Tales of wisdom and inspiration from Tolon- Daboagshee in Northern Ghana
Regional Advisory Information and Network Systems (RAINS), an implementing partner of ABN, works with Daboagshee community in Northern Ghana to revive traditional practices for biodiversity protection and community resilience. Using community-led approaches like historical dialogue, transect walks, storytelling, and recognizing the spiritual significance of Sacred Natural Sites (SNS), RAINS supports the community in preserving the collective rights of people and nature. Mohammed Kamel Damma, a Programme Officer at RAINS, reveals how they work with the community of Tolon- Daboagshee to protect community lands and cultural heritage amidst growing threats from economic development.
Sacred Natural Sites (SNS) and Territories hold immense cultural and ecological value for indigenous and traditional communities, but face threats from economic and developmental pressures that erode biodiversity and customary governance systems. In Northern Ghana, changes in traditional land administration challenge the role of promoting community well-being and togetherness, a trend in most parts of Africa. This departure from customs makes it difficult to separate cultural identity, social relations, livelihoods, and traditional environmental knowledge from land use and biodiversity protection in many communities.
To strengthen indigenous land and ecological governance systems and preserve the collective rights of people and nature, RAINS actively engages with Daboagshee community. Custodians of SNS in Daboagshee have a long-standing tradition of preserving culturally significant land and forests. However, over time, this knowledge has weakened, resulting in a gap between the elderly and the youth, limiting opportunities for intergenerational knowledge sharing.
Community-led approaches for biodiversity conservation and community resilience
RAINS’ efforts to reverse this situation and build community resilience are based on community-led approaches, involving the entire community hierarchy. Recognition of RAINS as a facilitator of biodiversity conservation has been crucial in gaining trust. To do this, RAINS used the following approaches:
Community Elders led a session on the community’s history and values, attended by youth, women, and elders. The dialogue facilitated knowledge-sharing on the community’s name, culture, festivals, religion, and more. The origin story is based on principles of nature’s rights, biodiversity conservation, and land governance. This dialogue helped the community reconnect with their heritage and understand the importance of protecting their lands and resources.

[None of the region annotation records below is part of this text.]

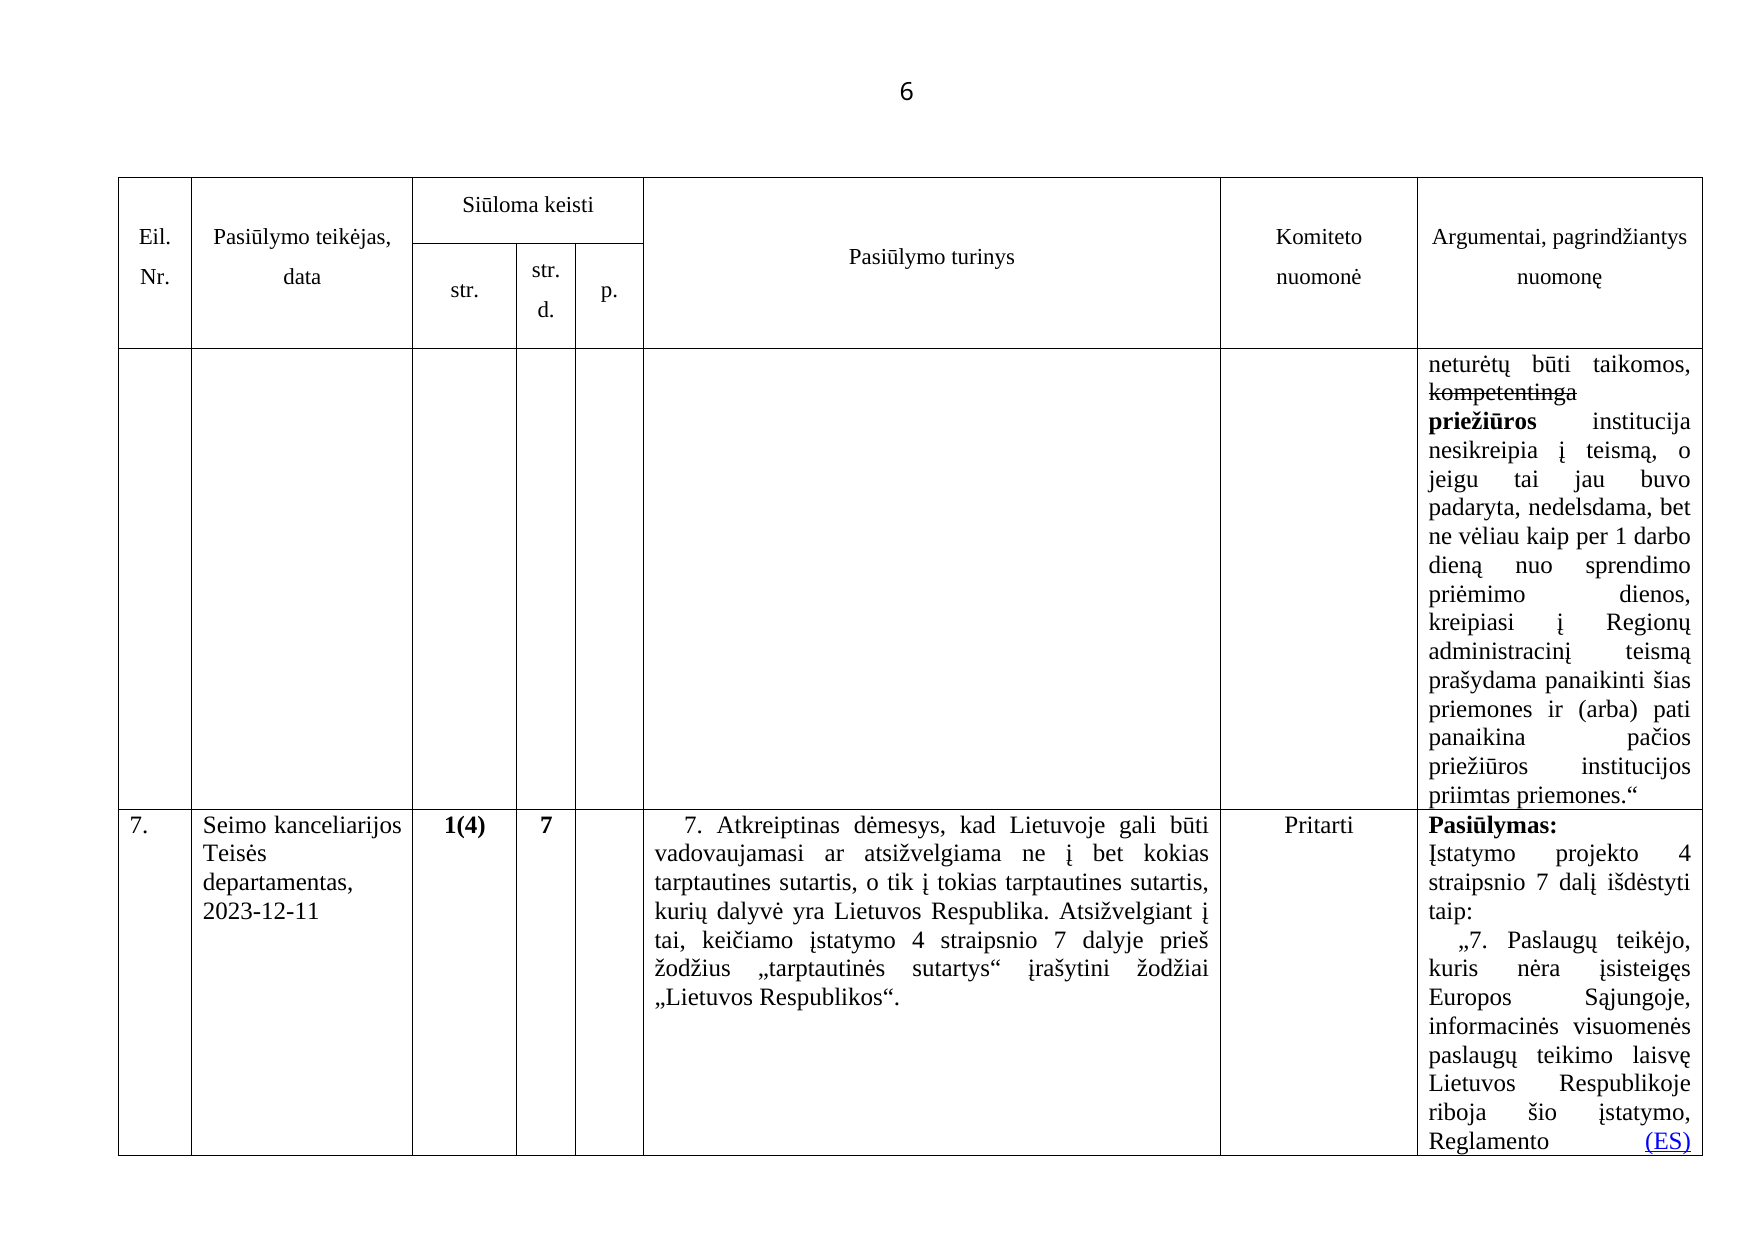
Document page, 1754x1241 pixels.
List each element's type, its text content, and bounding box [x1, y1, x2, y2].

table_header Argumentai, pagrindžiantys nuomonę [1418, 178, 1702, 348]
table_cell [1221, 349, 1417, 809]
table_cell Pasiūlymas: Įstatymo projekto 4 straipsnio 7 dalį išdėstyti taip: „7. Paslaugų teikėjo, kuris nėra įsisteigęs Europos Sąjungoje, informacinės visuomenės paslaugų teikimo laisvę Lietuvos Respublikoje riboja šio įstatymo, Reglamento (ES) [1418, 810, 1702, 1155]
table_cell [576, 349, 643, 809]
table_cell 7. [119, 810, 191, 1155]
table_header Pasiūlymo turinys [644, 178, 1220, 348]
table_header Komiteto nuomonė [1221, 178, 1417, 348]
table_cell neturėtų būti taikomos, kompetentinga priežiūros institucija nesikreipia į teismą, o jeigu tai jau buvo padaryta, nedelsdama, bet ne vėliau kaip per 1 darbo dieną nuo sprendimo priėmimo dienos, kreipiasi į Regionų administracinį teismą prašydama panaikinti šias priemones ir (arba) pati panaikina pačios priežiūros institucijos priimtas priemones.“ [1418, 349, 1702, 809]
table_cell str. d. [517, 244, 575, 348]
table_cell Pritarti [1221, 810, 1417, 1155]
table_cell Seimo kanceliarijos Teisės departamentas, 2023-12-11 [192, 810, 412, 1155]
table_cell 1(4) [413, 810, 516, 1155]
table_header Siūloma keisti [413, 178, 643, 243]
table_cell [576, 810, 643, 1155]
table_cell 7 [517, 810, 575, 1155]
table_cell [119, 349, 191, 809]
table_header Pasiūlymo teikėjas, data [192, 178, 412, 348]
table_cell [192, 349, 412, 809]
table_cell [517, 349, 575, 809]
table_cell [644, 349, 1220, 809]
table_cell p. [576, 244, 643, 348]
table_cell str. [413, 244, 516, 348]
table_cell 7. Atkreiptinas dėmesys, kad Lietuvoje gali būti vadovaujamasi ar atsižvelgiama ne į bet kokias tarptautines sutartis, o tik į tokias tarptautines sutartis, kurių dalyvė yra Lietuvos Respublika. Atsižvelgiant į tai, keičiamo įstatymo 4 straipsnio 7 dalyje prieš žodžius „tarptautinės sutartys“ įrašytini žodžiai „Lietuvos Respublikos“. [644, 810, 1220, 1155]
table_cell [413, 349, 516, 809]
table_header Eil. Nr. [119, 178, 191, 348]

Community Elders, acting as key informants, led groups including youth, women, and men in various directions from the community. These transect walks were conducted to observe and question community features to gather information. The outcome was a community map highlighting significant areas, including Sacred Natural Sites. This exercise helped the community understand their landscape and the importance of protecting specific areas for their spiritual and ecological significance.
A storytelling evening was organized at the chief’s palace, where community elders, women, youth, and children gathered to listen to tales of wisdom and inspiration. “I am so happy to have you in my community. This day is unique in my life. It is a historic day in our community. I am honoured. With your visit my people will further appreciate our effort in conserving biodiversity through cultural norms and taboos,” stated Community Chief of Daboagshee.
Storytellers used traditional gestures and expressions to bring stories to life, captivating the audience with vivid descriptions and animated performances. The tales ranged from quests for magical treasures to battles against injustice, evoking laughter, tears, and introspection. “Humans are influenced by two interconnected factors – the environment and culture. It is crucial to protect ecological systems, but in some parts of Dagbon in Ghana, ancestral land, culture, ecology, and land governance system are lagging behind. However, Tolon traditional area stands out for upholding collective rights, nature rights, and a land administration system that prioritizes non-commercialization of land, supporting livelihood through agriculture, herbs, biomass, and heat absorption,” observed Adam Abubakari, while at the event.
Children were entranced, youth found guidance, women celebrated their heritage, and elders shared profound lessons. “The living and the dead share a strong and direct connection in our community,” explained Chief Priest of Daboagshee. “They are with us in laughter and grief, and we value each other. Through traditional sacrifices and ceremonies, we communicate and coexist successfully. They arrived before us, carrying knowledge and blessings that we strive to obtain. As the Chief Priest of Daboagshee, I hold reverence for this relationship.” The chief expressed gratitude for the power of storytelling in preserving community heritage and fostering connection. The evening ended with songs and dances, and so the tradition will continue to be cherished and passed down for generations, keeping the art of storytelling alive in the community. Memories of the stories will inspire actions and shape decisions, strengthening the bonds of shared history and culture.